Polygon reports Xbox Senior Director Albert Penello’s statement that the Xbox One may get backwards compatibility down the line. The clincher, however, would be that this would come through Microsoft’s cloud service Azure.
In Penello’s words, this is where Team Xbox struggles to communicate the value of cloud gaming. As he puts it, it can feasibly do all these different functions that would leave consumer credulous.
Of course, this is the same promissory note Sony provided their fans when it comes to backwards compatibility of the Playstation 4, using their recently acquired cloud gaming service Gaikai. Neither console can offer this feature at launch.
When one looks at recent backwards compatibility solutions, between Wii U being built on top of the Wii hardware, Playstation Vita offering a limited UMD exchange program, and all three hardware companies outright reselling older games from several generations, the cloud genuinely offers new possibilities.

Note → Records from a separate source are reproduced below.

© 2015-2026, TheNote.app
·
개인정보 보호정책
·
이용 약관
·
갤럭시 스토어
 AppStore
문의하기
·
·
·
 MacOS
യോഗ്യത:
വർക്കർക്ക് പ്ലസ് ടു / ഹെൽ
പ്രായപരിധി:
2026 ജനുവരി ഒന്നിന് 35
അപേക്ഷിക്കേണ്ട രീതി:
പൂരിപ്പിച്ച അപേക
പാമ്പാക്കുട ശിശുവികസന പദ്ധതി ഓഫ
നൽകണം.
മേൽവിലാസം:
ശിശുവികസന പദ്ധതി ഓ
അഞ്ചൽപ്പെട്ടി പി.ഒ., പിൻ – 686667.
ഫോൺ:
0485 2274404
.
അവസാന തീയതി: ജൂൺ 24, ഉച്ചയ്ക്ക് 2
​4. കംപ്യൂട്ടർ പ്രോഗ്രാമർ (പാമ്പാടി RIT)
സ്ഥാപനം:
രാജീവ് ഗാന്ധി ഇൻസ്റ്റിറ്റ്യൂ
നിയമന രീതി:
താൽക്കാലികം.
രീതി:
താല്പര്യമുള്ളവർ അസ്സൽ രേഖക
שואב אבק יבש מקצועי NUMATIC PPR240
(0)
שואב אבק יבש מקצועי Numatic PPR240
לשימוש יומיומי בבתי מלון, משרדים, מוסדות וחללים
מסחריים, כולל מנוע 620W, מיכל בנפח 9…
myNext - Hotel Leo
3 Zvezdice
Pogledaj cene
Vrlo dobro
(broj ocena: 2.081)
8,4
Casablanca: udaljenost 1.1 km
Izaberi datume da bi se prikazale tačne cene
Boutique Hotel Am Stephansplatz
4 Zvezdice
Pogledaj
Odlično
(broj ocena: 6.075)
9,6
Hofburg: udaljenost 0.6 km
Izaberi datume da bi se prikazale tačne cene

Momentarily, both Sony and Microsoft intend to continue their current gen consoles, the Playstation 3 and Xbox 360 for the next few years.
I do have to disagree with Penello’s statement that consumers misunderstand the cloud and its functions. Without getting into their recent communication concerns, Gaikai and OnLive have been around for several years already. Although both services were available for very limited markets, there is enough information on how they worked out there for gamers to be well informed, or to reappraise their knowledge anytime they wanted to. And they know that OnLive still continues to struggle with the limitations placed on them by how global internet standards just have not caught up with the technology available.
Cloud computing on the Xbox One remains a hard sell, but for those of us who can make use of it, backwards compatibility may be a way forward.